07feb02 . . . . . why the hygenist hates me
Stewardesses and hygenists seem to dislike me and I have never known exactly why. Today the hygenist at the clinic actually argued with me about which tooth was giving me trouble, feeding me the line I often hear and never believe "Sometimes people think a tooth is hurting when it's actually a completely different tooth, happens all the time. Let's mess with the other tooth instead of the one you think is hurting." On the one hand, I feel like a jerk arguing with a health professional, on the other hand I think health professionals enjoy this "we're never wrong" reputation where you're insulting them to even suggest they might not be right. Or to suggest an alternative. I can be a truculent patient. I ask to have the right-wing talk radio turned down or off. I refuse to get more silver fillings. I admit that I don't floss as often as I should. On the other hand, I brush before I go, I say "please" and "thank you", and I pay my bills on time.

I also have a new side job -- post office under-the-stamp-machine checker. Today when I picked up my mail, I dropped some of it, While picking it up, I noticed that the floor under the stamp machine was littered with change, including a one dollar coin.
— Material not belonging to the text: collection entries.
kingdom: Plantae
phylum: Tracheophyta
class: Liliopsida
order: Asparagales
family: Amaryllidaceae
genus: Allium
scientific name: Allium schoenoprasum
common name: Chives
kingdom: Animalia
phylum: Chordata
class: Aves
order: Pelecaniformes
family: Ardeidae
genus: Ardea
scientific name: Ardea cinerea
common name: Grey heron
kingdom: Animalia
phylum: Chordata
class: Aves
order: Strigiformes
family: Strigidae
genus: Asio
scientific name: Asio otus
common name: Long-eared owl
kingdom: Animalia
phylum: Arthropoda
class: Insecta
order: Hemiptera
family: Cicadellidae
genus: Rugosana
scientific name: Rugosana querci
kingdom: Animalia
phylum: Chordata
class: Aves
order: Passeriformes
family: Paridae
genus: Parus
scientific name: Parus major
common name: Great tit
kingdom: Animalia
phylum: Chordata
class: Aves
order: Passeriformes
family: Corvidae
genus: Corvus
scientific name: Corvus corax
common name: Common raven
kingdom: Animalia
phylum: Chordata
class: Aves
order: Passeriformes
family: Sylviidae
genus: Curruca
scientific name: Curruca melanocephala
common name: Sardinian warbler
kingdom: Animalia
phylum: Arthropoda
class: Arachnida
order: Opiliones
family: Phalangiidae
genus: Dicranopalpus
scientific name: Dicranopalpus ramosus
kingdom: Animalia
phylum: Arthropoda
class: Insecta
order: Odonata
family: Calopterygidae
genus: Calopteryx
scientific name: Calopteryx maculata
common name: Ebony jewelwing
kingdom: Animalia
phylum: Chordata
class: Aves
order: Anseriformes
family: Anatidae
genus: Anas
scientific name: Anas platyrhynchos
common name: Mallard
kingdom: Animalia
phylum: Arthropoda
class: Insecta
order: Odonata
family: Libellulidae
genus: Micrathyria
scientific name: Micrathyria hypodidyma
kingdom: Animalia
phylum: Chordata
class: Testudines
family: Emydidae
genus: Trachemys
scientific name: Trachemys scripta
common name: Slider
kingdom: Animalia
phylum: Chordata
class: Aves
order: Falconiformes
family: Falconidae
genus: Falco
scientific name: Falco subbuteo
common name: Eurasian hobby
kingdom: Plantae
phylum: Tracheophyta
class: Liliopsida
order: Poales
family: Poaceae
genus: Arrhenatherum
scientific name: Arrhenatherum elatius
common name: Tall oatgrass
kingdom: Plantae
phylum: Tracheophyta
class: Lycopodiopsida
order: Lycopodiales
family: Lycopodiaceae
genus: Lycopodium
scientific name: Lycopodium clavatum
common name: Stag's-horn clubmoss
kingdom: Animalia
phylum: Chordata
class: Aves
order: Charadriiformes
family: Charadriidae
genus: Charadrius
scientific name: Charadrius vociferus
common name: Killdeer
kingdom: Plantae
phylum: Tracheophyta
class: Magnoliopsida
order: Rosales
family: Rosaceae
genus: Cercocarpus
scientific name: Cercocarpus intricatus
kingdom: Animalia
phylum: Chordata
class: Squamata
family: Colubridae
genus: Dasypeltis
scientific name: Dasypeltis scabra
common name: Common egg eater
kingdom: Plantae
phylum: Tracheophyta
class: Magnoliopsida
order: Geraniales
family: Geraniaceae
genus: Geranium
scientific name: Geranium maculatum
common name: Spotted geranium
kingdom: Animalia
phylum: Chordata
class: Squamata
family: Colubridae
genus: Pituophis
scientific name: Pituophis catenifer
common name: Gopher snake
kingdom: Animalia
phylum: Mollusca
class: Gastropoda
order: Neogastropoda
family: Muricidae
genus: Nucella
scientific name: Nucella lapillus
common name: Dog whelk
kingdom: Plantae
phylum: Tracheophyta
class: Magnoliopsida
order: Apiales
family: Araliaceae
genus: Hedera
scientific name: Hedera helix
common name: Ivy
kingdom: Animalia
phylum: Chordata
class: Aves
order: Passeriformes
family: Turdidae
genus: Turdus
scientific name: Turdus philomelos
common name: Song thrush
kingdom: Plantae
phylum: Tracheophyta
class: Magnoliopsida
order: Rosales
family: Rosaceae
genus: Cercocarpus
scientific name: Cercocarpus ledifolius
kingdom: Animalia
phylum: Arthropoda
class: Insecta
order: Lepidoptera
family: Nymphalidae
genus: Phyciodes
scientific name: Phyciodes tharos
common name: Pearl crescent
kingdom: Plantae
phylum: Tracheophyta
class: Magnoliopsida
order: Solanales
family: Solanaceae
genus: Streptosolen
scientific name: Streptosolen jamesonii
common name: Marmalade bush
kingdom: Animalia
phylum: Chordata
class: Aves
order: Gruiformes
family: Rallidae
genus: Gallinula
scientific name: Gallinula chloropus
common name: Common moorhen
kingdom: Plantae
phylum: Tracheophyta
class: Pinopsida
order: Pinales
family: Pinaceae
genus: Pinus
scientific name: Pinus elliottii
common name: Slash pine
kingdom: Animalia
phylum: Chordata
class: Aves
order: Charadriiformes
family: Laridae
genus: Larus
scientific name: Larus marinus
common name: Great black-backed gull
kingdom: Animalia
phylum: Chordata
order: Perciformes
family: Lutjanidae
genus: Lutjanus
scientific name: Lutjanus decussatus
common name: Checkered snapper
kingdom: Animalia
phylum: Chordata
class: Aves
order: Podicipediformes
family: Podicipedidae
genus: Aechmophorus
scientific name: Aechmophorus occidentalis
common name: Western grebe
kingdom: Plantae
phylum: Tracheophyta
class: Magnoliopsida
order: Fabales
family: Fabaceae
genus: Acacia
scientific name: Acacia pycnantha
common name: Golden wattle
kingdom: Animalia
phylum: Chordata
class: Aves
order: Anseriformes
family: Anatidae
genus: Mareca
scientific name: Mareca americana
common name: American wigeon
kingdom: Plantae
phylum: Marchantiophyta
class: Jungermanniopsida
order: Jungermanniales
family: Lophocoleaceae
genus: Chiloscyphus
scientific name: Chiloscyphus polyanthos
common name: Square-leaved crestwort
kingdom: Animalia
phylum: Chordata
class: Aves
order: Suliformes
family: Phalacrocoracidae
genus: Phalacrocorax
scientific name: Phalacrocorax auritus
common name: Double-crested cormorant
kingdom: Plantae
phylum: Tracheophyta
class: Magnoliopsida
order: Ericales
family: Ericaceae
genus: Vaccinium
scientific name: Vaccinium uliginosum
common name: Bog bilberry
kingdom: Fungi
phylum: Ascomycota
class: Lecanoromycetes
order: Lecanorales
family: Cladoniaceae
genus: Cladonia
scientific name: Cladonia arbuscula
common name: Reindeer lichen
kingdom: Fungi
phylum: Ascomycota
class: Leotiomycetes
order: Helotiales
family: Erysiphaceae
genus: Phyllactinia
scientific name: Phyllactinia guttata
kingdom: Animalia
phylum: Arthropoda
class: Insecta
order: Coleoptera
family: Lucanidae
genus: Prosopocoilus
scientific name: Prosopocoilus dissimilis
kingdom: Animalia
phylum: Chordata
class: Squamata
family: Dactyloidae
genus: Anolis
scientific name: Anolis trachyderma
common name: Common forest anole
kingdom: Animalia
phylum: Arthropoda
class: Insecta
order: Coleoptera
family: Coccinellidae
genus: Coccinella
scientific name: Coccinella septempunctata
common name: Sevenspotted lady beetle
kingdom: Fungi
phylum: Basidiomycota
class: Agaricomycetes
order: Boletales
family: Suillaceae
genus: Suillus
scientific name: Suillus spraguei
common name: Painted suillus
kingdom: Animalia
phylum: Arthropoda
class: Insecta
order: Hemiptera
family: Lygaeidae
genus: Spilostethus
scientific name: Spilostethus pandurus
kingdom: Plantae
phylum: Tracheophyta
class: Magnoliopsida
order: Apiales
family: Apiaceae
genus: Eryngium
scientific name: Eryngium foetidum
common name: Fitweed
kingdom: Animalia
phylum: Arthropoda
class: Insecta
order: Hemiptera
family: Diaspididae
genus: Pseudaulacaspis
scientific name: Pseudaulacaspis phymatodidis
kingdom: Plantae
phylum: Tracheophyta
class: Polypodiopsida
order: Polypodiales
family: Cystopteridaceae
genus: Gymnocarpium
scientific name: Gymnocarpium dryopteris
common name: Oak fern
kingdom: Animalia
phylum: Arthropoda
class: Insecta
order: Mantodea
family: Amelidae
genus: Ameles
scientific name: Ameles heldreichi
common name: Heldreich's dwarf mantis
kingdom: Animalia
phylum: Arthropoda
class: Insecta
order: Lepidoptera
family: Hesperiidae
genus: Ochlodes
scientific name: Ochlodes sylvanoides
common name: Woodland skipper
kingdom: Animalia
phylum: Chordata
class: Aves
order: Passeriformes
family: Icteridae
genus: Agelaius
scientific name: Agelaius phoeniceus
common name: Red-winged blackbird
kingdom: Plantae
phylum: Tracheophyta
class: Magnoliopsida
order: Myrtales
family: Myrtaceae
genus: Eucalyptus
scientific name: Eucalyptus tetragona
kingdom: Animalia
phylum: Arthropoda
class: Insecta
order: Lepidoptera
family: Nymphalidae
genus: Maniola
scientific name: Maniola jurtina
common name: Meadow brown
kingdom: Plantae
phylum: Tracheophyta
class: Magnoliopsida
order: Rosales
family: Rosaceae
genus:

I walked out of there with almost two bucks!

05feb02 . . . . . the man, and associations with same
[ mmmm, prickly!! ] Did my taxes today. Four digit income last year. I did them so early because I have to prove my income to the dental clinic people so I can get my teeth looked at for cheap. I have been having conversations with my fiends lately about ambition. My friends worry that they may have too much, or too little, or misdirected ambitions. Me? I just feel like if I can maintain myself at the style to which I have been accustomed and not break the 10K mark, I am doing something very right.

In a book I have been reading lately, I came across a new concept/word: skhole. It's from ancient Greek and is the etymological root for the word scholar. As Plato envisioned it, the word meant not only having plenty of time, but also living a life -- an academic one, in this case -- where a person was free to organize their own time, to choose how to intermingle work and leisure activities. Not having this ability, or askholia, was tantamount to slavery. It also sounds a bit like the word asshole, to me.

02feb02 . . . . . getting up to date, 2:02:02 02/02/2002
[ i mean, imagine if there were 72 more gears...] Okay goddamnit. There are stylesheets here, somewhere, and if you can't really tell, then I guess I'm doing okay. Learning stylesheets to me is like learning to drive a stickshift car with about seventy-three gears, only some of which work on your particular model, and some of which work differently depending on whether your car is in the driveway or on the highway. Netscape users, I'm sorry, I did the best I could with what I had to work with.

Other new "features" include permalinking ability which is guaranteed to work over half the time, and some new system for archiving old pages which will be complete sometime this month. In the meantime, last month's entry is here.

Oh yeah, and I have a job or two. Older readers may recall the times when I would frequently have two or three jobs. I'm happy to say I took a well needed vacation from all that and took most of 2001 off. Now I'm feeling the need to be productive and useful and have started doing some work stuff again. This includes: freelance tech support for some local lawyers, web architecture consulting stuff and [maybe] some test scoring for ETS next month.

In other news, I'm getting an article published by American Libraries in a few months. It's about doing reference work "on the fly" and is loosely based on the experiences I had working at the Info Desk at Burning Man [yes, this does make my entire trip a tax write-off, ha!]. If I can find a picture of me working at the reference desk, they will print it. Anyone got one?